Duties of a Physical Therapist
Patients’ conditions vary, which means the work of physical therapists will also do the same, seeing as treatment plans are always designed around each patient’s medical issues.
For example, limitation in mobility caused by injury/accidents is different from limitation in mobility caused by Alzheimer’s, so naturally, the treatment and rehabilitation plan for each patient will differ.
Still, there are a few underlying duties typical to all physical therapists.

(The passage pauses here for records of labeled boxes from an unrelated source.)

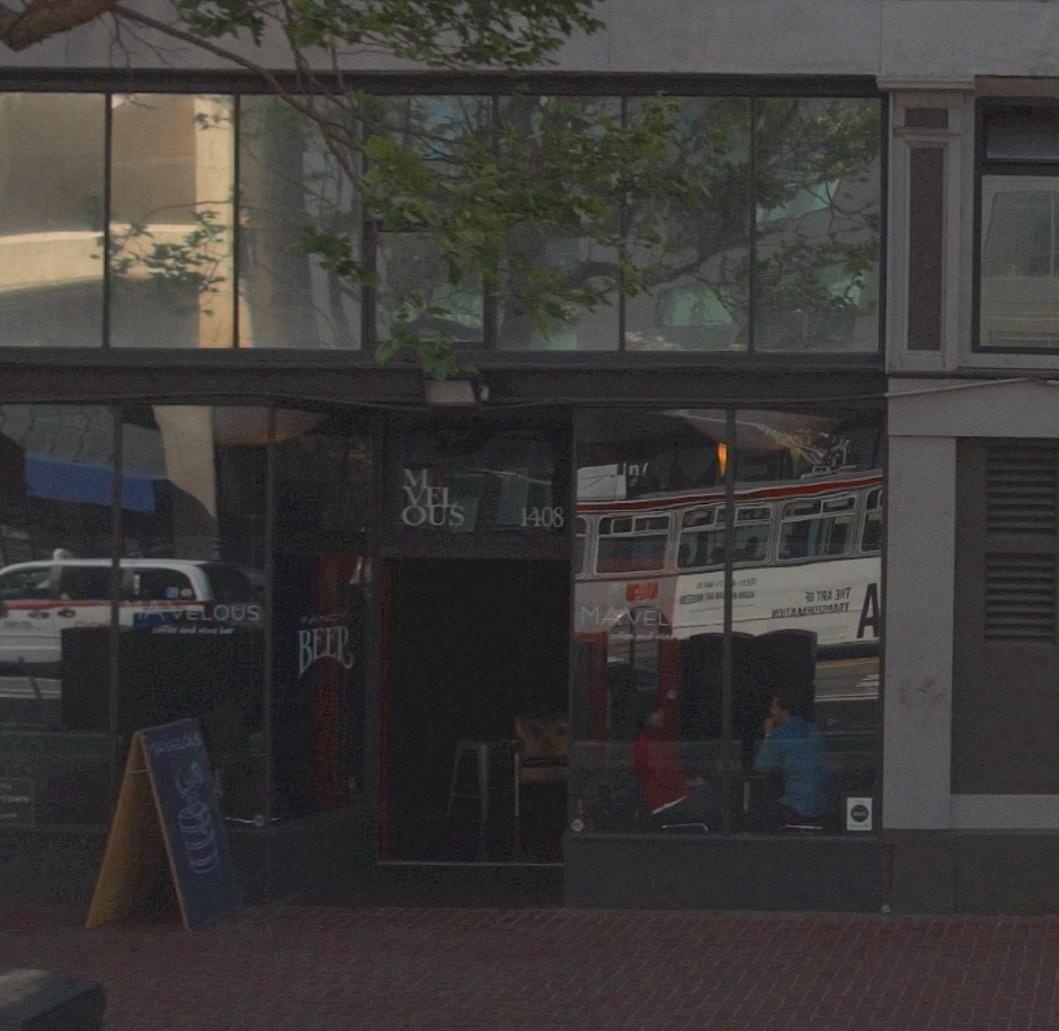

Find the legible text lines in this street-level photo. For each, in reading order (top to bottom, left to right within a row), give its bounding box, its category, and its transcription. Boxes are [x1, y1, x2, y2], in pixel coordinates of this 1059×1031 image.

[403, 468, 428, 487] BusinessName: M
[402, 486, 459, 508] BusinessName: VEL
[400, 505, 465, 527] BusinessName: OUS
[519, 506, 565, 528] StreetNumber: 1408
[211, 604, 261, 623] BusinessName: OUS
[579, 604, 673, 627] BusinessName: MAVEL
[855, 581, 882, 640] None: A
[296, 625, 355, 680] None: BEER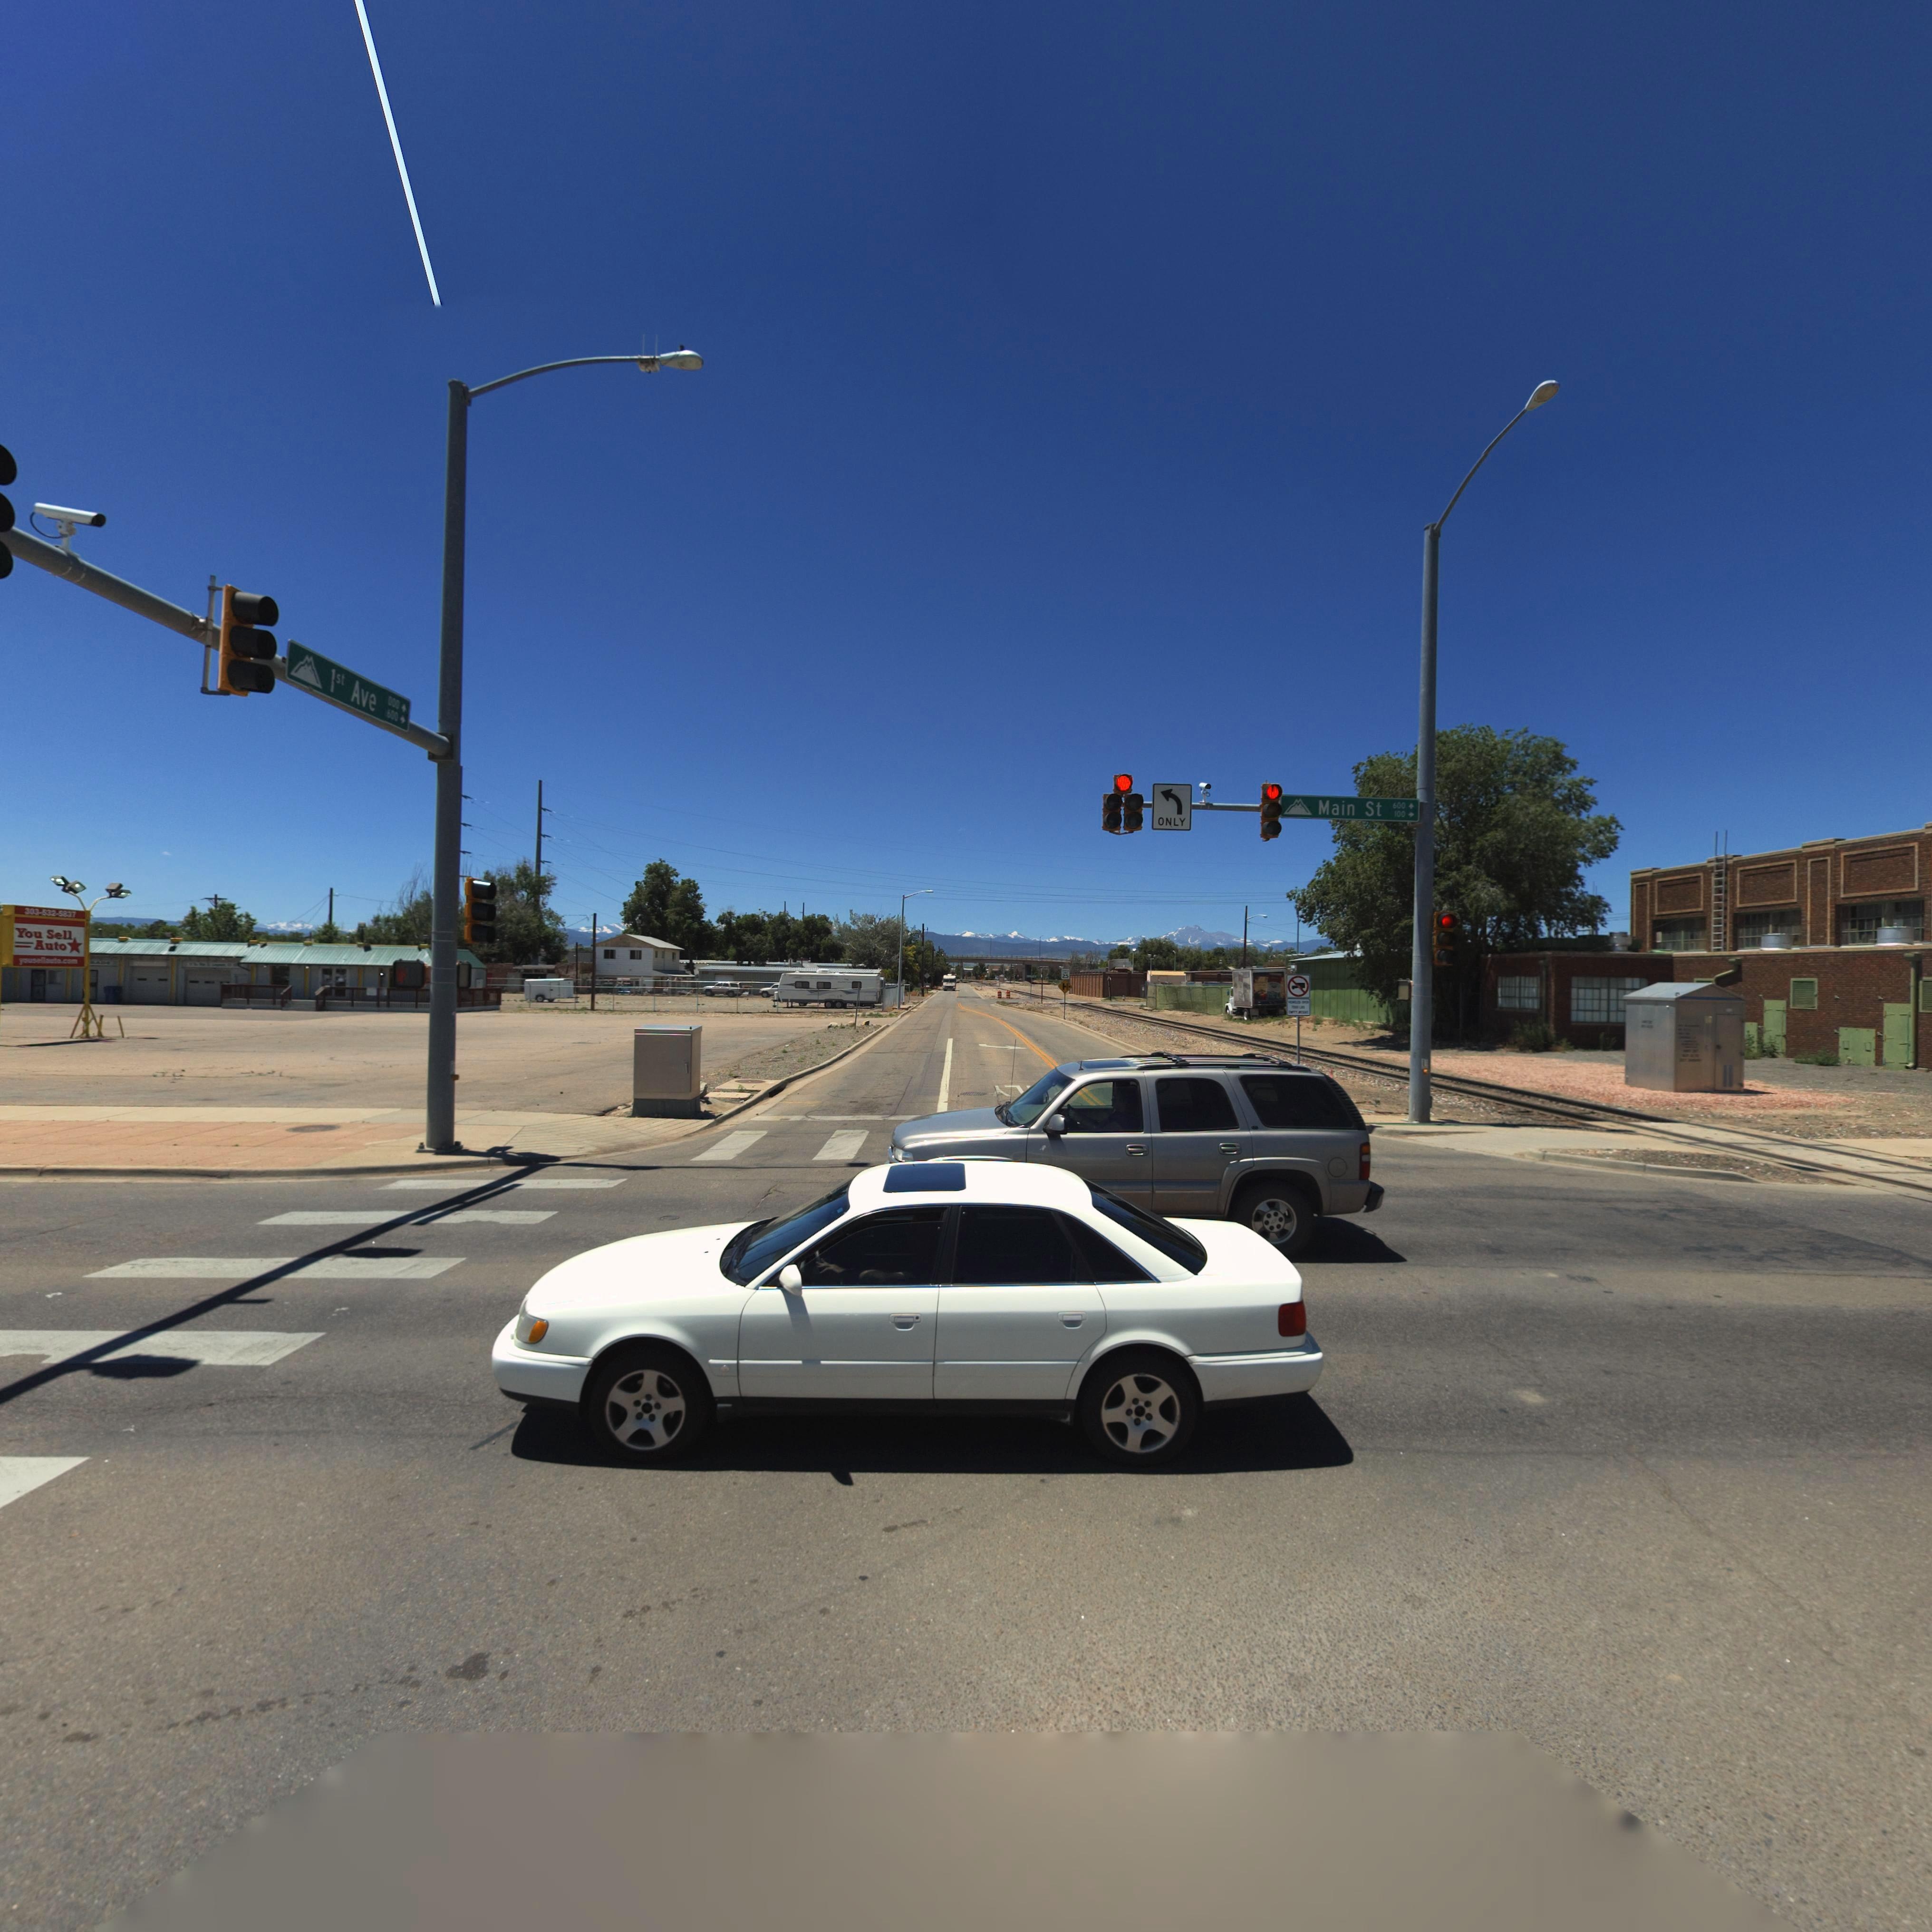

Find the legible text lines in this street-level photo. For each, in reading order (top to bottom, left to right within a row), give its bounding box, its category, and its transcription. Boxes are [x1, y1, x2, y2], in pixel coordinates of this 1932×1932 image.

[329, 667, 377, 712] StreetName: 1st Ave
[387, 695, 400, 710] StreetNumberRange: 000
[386, 707, 406, 724] StreetNumberRange: 600->
[1318, 799, 1383, 817] StreetName: Main St
[1392, 802, 1406, 809] StreetNumberRange: 600
[1393, 810, 1415, 818] StreetNumberRange: 100->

The Bureau of Labor Statistics defines these roles as follows:
- Diagnosing patients’ functions and movements by observing and listening to their concerns.
- Reviewing patient medical history and notes from doctors, surgeons, or other healthcare workers.
- Developing individualized plans of care for patients, outlining the patient’s goals and the expected outcomes of the plans
- Evaluating and recording patients’ progress, modifying the care plan, and trying new treatments as needed.
- Using exercises, stretching maneuvers, hands-on therapy, and equipment to ease patients’ pain, help them increase their mobility, prevent further pain or injury, and facilitate health and wellness.
- Educating patients and their families about what to expect from the recovery process and how to cope with challenges.
Summary & Final Thoughts
According to APTA, a physical therapist is a movement expert who improves the quality of life through prescribed exercise, hands-on care, and patient education. Because therapists are so good at what they do, it is common for medical doctors and physicians to refer their patients to a physical therapist.
Thanks to the requirements, becoming a physical therapist can be pretty tasking, but the reward is usually worth it. These requirements include possessing a bachelor’s degree in a science field, completing a Doctor of Physical Therapy program, taking and passing the National Physical Therapy Examination, fulfilling state requirements for licensure, and an optional residency or fellowship.